WHAT TO PRODUCE. Repeat the records below exactly from the line containing "gaming, or multiple" to the line containing "Chase business", taking in both of those lines. Drop the pictures.

DATA SHOWN.
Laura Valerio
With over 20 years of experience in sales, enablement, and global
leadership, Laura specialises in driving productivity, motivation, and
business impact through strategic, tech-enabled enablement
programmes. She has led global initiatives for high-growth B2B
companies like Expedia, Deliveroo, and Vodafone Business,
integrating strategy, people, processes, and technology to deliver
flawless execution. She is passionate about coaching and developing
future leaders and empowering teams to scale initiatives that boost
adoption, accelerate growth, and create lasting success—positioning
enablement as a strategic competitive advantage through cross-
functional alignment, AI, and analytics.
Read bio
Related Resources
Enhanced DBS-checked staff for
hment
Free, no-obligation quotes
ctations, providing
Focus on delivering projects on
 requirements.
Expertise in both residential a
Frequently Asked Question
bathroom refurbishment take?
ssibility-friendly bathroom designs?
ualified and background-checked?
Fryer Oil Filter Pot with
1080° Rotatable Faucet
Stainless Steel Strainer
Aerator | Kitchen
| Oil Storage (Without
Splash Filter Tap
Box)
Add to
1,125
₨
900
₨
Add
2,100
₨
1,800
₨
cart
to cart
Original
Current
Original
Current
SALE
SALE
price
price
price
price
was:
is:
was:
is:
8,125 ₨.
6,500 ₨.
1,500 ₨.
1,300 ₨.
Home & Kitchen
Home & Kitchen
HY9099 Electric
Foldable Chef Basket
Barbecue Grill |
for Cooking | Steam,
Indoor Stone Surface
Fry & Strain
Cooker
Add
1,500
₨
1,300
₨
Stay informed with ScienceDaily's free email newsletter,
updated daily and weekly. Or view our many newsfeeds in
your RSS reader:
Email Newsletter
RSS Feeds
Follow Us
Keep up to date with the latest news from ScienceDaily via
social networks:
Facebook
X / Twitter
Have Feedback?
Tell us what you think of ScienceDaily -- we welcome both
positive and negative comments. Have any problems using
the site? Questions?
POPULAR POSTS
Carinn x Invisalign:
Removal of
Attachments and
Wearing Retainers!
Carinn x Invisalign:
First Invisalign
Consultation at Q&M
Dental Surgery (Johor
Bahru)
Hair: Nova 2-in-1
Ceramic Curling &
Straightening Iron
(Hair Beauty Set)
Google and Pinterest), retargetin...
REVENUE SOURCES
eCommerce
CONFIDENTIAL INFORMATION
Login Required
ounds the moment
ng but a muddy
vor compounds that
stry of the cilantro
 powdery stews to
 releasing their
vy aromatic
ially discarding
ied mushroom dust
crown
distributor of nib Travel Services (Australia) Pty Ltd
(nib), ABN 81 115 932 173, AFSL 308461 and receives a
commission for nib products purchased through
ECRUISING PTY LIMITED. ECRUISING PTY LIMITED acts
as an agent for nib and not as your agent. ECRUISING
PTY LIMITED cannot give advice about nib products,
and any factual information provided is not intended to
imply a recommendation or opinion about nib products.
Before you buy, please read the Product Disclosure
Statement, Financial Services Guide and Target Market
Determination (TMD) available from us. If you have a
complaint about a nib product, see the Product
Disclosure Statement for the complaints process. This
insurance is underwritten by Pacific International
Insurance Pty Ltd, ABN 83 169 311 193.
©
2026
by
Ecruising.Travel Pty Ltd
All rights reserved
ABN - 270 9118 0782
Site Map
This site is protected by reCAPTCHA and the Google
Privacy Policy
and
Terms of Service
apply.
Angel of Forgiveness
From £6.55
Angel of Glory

==

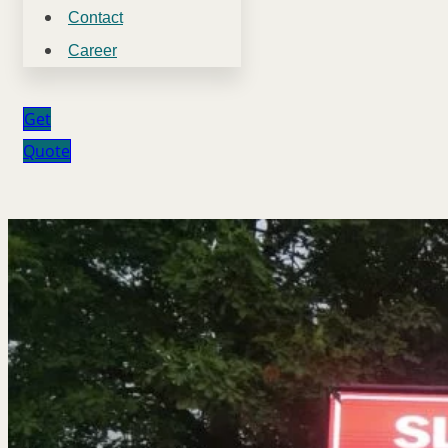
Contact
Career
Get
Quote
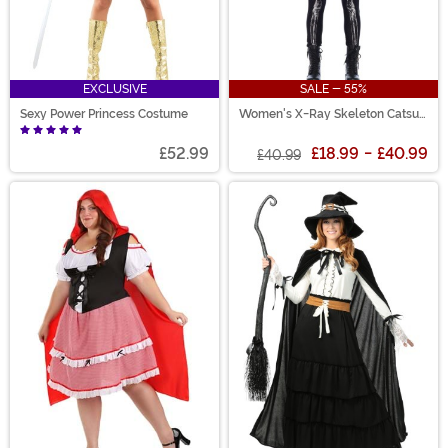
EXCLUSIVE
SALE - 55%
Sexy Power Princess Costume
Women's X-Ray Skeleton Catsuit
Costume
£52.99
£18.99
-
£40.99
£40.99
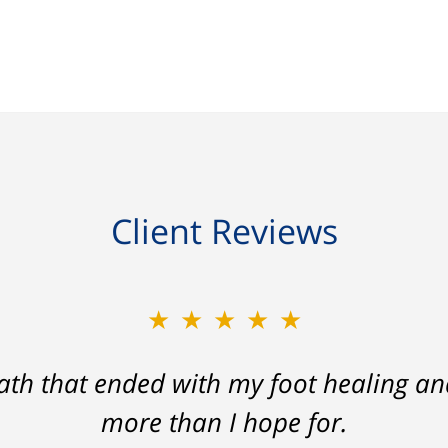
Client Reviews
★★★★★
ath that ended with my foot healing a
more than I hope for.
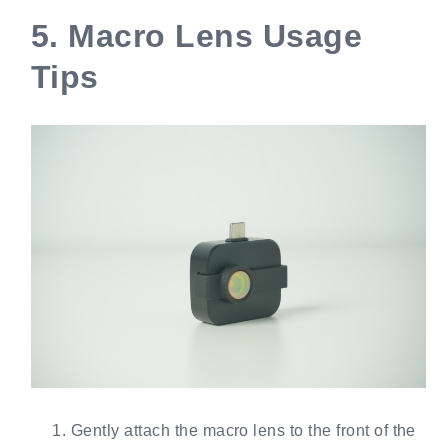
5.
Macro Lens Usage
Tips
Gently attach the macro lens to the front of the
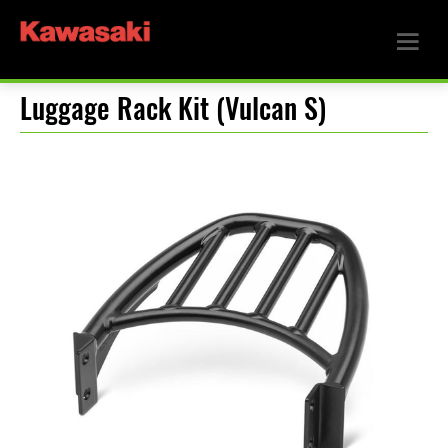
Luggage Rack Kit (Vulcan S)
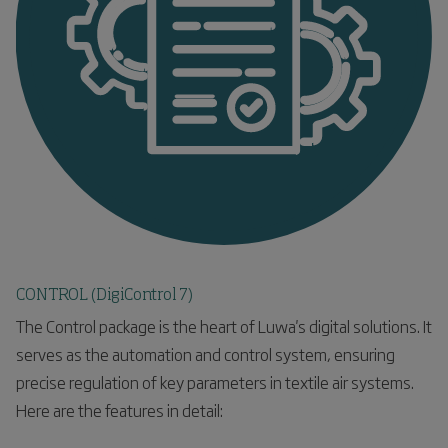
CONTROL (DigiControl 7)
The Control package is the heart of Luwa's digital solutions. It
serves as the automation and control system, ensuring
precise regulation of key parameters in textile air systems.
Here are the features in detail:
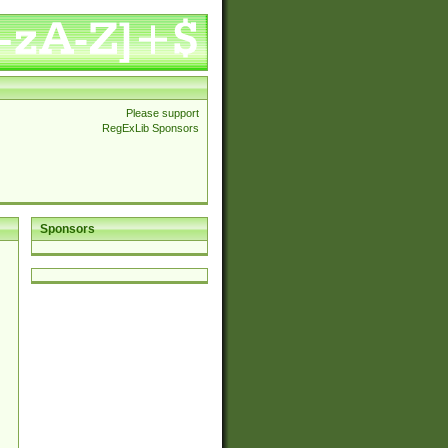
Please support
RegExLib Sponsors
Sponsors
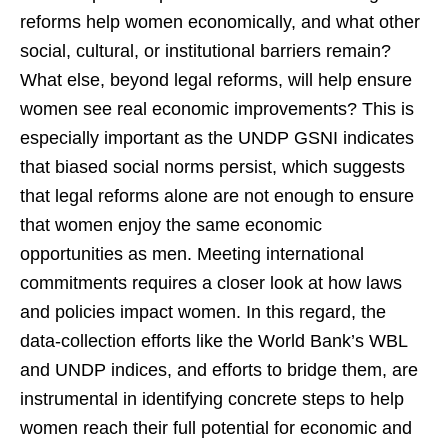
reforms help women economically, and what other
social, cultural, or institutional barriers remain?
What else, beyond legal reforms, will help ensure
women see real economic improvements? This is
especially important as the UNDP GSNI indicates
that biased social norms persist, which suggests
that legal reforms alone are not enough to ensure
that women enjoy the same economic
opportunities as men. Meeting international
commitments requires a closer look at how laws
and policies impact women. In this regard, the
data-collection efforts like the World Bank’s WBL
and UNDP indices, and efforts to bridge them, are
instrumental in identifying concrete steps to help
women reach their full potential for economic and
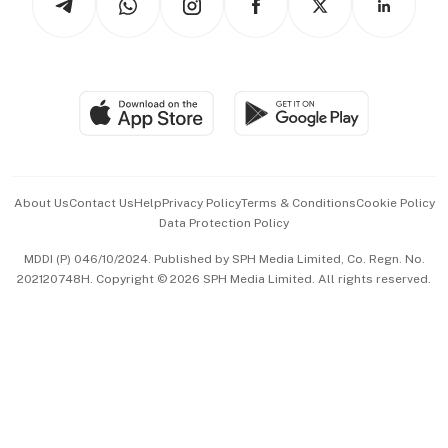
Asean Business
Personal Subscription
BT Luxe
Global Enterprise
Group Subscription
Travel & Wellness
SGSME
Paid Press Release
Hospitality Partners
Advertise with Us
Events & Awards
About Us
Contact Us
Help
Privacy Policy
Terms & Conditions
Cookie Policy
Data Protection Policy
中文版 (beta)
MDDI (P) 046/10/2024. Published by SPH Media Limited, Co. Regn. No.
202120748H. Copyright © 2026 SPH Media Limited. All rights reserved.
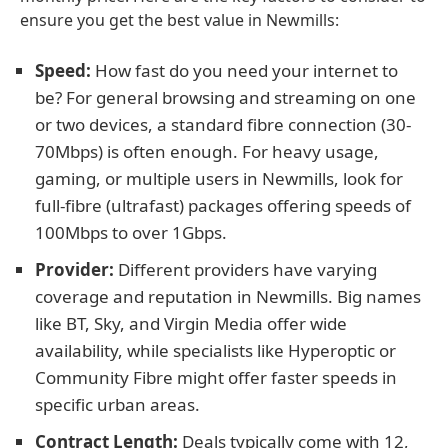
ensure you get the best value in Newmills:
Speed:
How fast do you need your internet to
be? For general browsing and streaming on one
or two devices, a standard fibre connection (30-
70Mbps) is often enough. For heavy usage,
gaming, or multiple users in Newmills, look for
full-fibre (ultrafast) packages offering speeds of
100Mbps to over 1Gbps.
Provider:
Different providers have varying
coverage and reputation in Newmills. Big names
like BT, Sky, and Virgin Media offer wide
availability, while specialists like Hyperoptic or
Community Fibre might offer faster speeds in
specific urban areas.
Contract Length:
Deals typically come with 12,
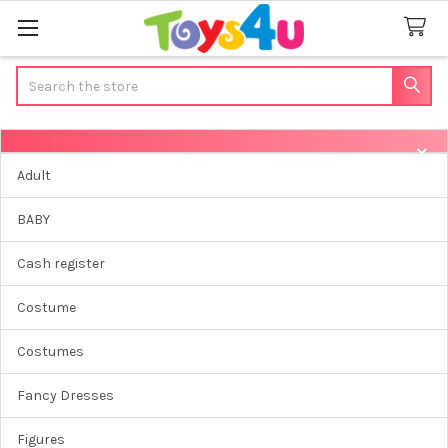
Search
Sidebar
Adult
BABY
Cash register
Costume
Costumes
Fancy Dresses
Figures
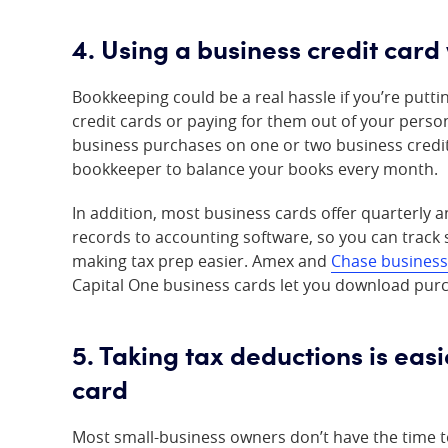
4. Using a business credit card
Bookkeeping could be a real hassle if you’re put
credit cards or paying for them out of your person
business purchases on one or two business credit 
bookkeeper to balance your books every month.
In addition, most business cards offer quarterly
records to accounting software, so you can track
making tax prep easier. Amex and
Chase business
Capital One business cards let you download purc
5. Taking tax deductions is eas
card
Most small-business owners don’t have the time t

TASK OUTPUT.
gaming, or multiple users in Newmills, look for
full-fibre (ultrafast) packages offering speeds of
100Mbps to over 1Gbps.
Provider:
Different providers have varying
coverage and reputation in Newmills. Big names
like BT, Sky, and Virgin Media offer wide
availability, while specialists like Hyperoptic or
Community Fibre might offer faster speeds in
specific urban areas.
Contract Length:
Deals typically come with 12,
Search
Sidebar
Adult
BABY
Cash register
Costume
Costumes
Fancy Dresses
Figures
4. Using a business credit card
Bookkeeping could be a real hassle if you’re put
credit cards or paying for them out of your person
business purchases on one or two business credit 
bookkeeper to balance your books every month.
In addition, most business cards offer quarterly
records to accounting software, so you can track
making tax prep easier. Amex and
Chase business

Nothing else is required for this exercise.